Just know five things:
1) I respect you if you would make a different decision than I would.
2) I landed in about the most controversial edge case imaginable.
3) You don’t know me
4) It has not been sentimental, romantic, or spiritually invigorating. It’s been horrible.
5) I don’t do this because I can’t emotionally bear to be parted with what’s left of him. It’s the opposite if anything.
Hey man, I don't know you and you don't know me, but if I may I'd like to point out that you don't have to explain your feelings or thoughts to a bunch of strangers on the Internet. Just getting them out there, in this form, is a gift for anyone willing to receive it.
Thank you.
I don't disagree with you, but it actually seems like a great strategy to avoid internet arguments... My grandfather used to tell a story about how when he was a child he'd get beat up on the way home by the bullies on the corner (circa 1950).
He resolved it with a similar approach - run in headfirst, fists flying, clobber everybody before they knew what hit em, and bounce. Seems a good idea to quash the trolls before they even get started.
> 4) It has not been sentimental, romantic, or spiritually invigorating. It’s been horrible.
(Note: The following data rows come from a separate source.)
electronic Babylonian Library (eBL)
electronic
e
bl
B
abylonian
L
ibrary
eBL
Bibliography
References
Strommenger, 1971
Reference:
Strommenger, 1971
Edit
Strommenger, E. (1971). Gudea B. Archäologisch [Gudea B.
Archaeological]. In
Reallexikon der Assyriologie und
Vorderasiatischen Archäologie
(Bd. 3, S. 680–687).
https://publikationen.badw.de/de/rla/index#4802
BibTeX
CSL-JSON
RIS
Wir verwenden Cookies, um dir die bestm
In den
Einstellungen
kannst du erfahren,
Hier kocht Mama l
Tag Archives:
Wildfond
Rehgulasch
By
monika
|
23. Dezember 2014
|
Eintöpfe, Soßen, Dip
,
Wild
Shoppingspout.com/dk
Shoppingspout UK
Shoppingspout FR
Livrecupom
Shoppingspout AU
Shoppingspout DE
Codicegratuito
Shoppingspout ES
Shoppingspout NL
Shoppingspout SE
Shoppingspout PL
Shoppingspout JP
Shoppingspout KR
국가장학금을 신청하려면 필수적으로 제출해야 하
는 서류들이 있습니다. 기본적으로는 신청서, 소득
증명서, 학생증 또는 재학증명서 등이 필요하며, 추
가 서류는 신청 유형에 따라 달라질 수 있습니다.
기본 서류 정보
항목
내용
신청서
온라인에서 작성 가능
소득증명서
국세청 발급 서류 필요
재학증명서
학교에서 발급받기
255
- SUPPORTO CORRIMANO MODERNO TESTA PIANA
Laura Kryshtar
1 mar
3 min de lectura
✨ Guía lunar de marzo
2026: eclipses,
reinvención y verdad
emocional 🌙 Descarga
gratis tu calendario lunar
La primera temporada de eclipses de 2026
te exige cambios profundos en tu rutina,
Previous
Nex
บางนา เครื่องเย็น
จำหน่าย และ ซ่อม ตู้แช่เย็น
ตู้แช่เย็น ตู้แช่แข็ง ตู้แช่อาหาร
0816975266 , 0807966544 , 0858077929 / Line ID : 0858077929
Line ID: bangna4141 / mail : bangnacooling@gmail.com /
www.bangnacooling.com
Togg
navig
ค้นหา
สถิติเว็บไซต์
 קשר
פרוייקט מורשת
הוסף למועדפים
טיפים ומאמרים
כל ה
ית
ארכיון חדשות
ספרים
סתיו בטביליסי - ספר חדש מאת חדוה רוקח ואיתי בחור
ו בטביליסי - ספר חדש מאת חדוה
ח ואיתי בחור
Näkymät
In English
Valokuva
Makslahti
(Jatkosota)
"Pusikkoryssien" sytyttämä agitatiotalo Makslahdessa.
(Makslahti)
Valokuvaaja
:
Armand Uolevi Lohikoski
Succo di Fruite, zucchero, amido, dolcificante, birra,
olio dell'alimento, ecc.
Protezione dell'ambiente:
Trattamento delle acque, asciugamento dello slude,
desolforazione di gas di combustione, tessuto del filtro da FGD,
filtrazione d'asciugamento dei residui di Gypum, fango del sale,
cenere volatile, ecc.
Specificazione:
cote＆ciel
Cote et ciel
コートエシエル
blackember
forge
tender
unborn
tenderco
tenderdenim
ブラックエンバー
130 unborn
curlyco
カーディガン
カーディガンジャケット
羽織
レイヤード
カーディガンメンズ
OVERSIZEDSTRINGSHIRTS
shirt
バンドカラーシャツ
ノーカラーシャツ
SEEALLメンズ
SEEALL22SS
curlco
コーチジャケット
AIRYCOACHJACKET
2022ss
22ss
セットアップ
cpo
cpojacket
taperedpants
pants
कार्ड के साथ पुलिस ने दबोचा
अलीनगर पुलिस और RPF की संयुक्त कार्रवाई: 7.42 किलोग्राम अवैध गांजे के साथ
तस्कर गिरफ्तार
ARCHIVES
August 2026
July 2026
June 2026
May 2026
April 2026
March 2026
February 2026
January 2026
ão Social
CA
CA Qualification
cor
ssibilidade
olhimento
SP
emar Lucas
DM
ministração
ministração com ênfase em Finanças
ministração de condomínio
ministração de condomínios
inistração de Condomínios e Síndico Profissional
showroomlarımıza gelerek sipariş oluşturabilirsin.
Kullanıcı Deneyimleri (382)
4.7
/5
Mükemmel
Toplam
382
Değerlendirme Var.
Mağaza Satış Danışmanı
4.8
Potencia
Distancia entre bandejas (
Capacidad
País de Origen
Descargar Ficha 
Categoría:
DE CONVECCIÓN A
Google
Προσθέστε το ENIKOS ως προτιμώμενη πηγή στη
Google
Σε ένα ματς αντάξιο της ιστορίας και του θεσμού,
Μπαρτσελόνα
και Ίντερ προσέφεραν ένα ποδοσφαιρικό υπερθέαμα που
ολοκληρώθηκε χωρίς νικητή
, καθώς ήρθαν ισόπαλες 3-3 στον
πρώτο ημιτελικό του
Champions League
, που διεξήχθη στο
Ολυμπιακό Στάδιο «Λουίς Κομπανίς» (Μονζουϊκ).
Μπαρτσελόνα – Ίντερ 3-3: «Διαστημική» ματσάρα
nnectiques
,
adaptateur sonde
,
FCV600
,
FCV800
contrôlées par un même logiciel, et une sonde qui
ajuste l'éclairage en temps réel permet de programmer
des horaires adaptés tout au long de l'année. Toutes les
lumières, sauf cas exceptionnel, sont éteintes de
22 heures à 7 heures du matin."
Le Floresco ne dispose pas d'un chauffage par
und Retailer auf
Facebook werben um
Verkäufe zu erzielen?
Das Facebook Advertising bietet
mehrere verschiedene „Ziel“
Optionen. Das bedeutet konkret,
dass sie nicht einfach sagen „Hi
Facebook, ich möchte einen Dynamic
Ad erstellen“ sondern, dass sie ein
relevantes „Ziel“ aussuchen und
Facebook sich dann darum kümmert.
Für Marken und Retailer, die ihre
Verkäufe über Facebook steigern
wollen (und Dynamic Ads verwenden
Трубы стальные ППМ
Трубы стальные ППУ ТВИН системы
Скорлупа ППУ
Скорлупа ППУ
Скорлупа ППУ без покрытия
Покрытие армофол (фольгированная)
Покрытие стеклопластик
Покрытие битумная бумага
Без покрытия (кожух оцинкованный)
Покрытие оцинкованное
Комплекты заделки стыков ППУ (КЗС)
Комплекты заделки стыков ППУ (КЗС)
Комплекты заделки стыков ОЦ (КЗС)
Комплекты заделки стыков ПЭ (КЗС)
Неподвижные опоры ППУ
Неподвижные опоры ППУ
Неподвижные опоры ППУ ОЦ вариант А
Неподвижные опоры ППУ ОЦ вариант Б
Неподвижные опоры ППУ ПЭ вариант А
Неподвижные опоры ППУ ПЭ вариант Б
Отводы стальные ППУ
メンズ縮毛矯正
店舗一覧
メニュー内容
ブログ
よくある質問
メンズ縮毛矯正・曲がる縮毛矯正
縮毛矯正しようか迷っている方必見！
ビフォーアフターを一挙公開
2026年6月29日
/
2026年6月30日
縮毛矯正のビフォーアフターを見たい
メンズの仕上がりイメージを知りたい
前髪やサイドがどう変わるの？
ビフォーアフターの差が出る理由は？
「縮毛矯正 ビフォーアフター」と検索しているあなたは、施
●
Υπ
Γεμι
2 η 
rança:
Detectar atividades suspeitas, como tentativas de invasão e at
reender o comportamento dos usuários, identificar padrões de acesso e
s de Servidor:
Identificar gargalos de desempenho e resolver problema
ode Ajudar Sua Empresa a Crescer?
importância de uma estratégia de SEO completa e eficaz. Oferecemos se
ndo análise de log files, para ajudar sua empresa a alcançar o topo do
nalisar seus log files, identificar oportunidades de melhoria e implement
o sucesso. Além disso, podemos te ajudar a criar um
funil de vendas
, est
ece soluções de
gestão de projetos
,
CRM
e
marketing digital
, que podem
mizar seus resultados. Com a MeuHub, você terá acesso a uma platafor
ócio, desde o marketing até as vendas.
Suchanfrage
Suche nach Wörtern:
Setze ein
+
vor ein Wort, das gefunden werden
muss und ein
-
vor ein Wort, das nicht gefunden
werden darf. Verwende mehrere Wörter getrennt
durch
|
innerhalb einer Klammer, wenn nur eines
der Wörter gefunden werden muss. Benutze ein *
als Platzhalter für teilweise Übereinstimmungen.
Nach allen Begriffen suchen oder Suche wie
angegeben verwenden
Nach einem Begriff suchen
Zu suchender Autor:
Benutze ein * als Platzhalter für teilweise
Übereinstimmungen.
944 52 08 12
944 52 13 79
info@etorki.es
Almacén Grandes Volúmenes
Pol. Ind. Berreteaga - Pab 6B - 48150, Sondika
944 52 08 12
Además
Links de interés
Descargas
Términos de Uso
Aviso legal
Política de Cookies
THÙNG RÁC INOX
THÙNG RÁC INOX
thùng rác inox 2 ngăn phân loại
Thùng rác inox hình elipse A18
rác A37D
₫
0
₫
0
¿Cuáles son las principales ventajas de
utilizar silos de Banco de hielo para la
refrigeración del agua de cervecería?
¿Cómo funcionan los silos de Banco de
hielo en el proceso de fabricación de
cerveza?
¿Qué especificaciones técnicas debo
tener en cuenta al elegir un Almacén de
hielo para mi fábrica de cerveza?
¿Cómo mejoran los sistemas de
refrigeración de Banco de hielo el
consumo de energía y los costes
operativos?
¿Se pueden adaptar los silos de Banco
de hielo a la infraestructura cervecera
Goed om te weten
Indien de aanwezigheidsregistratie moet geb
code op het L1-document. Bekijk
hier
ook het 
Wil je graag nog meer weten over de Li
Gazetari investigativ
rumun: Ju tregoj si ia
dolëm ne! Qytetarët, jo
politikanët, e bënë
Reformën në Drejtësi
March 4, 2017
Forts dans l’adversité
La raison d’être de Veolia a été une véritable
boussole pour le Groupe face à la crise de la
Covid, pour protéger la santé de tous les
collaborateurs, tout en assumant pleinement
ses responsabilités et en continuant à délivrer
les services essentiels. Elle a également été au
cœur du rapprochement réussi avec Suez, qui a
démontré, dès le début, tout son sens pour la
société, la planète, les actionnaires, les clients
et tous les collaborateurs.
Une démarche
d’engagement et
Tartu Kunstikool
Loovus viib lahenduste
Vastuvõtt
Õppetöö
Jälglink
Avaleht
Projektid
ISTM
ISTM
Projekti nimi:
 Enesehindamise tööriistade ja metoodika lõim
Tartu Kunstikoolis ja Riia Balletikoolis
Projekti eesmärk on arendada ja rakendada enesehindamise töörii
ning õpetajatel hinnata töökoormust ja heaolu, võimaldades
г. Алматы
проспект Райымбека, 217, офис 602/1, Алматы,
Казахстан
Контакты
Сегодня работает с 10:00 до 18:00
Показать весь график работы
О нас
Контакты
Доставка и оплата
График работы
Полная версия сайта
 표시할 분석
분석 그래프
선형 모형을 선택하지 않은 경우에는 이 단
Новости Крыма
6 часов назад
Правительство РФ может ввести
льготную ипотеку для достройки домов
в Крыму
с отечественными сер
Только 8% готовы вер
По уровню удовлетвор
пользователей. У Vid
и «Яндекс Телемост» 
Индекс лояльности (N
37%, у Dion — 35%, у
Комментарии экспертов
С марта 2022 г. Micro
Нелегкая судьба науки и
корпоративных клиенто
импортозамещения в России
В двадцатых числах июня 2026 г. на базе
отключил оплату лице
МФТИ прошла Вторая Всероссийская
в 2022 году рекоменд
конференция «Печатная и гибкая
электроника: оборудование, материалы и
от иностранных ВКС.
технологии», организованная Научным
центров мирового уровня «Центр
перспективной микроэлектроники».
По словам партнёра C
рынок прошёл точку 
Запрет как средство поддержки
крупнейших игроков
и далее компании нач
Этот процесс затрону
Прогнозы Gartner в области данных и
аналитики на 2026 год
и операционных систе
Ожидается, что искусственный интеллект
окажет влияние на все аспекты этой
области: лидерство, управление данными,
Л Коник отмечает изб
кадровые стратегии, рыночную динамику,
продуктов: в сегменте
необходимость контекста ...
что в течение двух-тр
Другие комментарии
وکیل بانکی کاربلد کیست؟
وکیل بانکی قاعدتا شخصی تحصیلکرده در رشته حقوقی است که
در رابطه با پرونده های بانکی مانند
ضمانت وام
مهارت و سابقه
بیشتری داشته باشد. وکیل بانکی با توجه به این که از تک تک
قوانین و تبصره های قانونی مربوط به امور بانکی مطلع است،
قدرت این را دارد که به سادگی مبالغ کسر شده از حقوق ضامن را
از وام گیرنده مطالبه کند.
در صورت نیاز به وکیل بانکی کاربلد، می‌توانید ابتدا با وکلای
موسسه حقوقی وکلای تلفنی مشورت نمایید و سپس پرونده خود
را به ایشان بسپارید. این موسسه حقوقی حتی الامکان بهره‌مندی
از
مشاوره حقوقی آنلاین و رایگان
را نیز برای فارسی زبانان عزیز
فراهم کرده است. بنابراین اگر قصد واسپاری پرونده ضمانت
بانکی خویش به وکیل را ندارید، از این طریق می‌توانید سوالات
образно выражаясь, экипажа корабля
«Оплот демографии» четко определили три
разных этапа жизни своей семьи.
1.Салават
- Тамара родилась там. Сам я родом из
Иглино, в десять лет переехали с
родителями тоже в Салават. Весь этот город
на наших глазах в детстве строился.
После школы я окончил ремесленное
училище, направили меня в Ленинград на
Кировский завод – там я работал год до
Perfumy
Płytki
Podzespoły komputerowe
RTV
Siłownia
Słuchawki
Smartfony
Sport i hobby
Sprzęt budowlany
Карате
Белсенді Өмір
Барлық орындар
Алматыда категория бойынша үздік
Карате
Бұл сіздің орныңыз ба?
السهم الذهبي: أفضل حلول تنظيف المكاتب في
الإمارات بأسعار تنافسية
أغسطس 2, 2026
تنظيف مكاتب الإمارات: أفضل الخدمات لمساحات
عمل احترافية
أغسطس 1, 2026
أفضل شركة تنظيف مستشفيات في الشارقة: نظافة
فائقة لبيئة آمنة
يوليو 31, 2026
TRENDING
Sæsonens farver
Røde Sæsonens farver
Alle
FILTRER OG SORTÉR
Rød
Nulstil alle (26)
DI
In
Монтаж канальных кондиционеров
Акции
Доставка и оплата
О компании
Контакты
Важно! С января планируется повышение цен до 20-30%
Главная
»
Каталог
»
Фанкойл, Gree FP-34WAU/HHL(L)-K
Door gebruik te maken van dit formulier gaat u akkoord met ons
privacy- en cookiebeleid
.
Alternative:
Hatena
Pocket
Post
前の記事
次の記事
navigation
I've been reading everything you've posted and this is my favorite line. Nothing about what's happened with my son has made me better.
It seems you are following the ethical course, and this is commendable. As you may already know, in ethics we distinguish between ordinary and extraordinary (or disproportionate) care. But while we may licitly refuse disproportionate care, at least in many cases, we cannot intentionally cause the death of anyone (ourselves or another; the "self-ownership" thesis is likely responsible for the view that we can licitly do anything to ourselves as if we were some kind of property, but we are not objects, and what is morally good is objective and not fully accounted for by consent, or utility). We may not purposefully speed up anyone's death, but we can, in some cases, where proportionality is preserved, permit treatment or refuse treatment, knowing that an unintended side effect is the hastening of death (like, perhaps, alleviation of pain).
In any case, know that such circumstances as yours, if we respond to them rightly, perfect us in the virtue of charity, the highest and greatest of virtues.
I wish your son, you, and your family comfort and joy. Do not despair. Fear not. Pax vobiscum.
I find your comment very distasteful. It is written as if you know The One True Path, and anyone who strays from Your Path is unethical.
I find your comment particularly distasteful in light of the fact that you were replying to a comment by the writer in which he acknowledged that people might make different choices if placed in the same situation that he was in.
Finally, some of the things you wrote are obviously wrong. For example:
>We may not purposefully speed up anyone’s death
Nonsense. If someone is trying to kill me, I may be justified in killing them.
> what is morally good is objective and not fully accounted for by consent, or utility.
Could you elaborate here? I'm curious what is meant by this.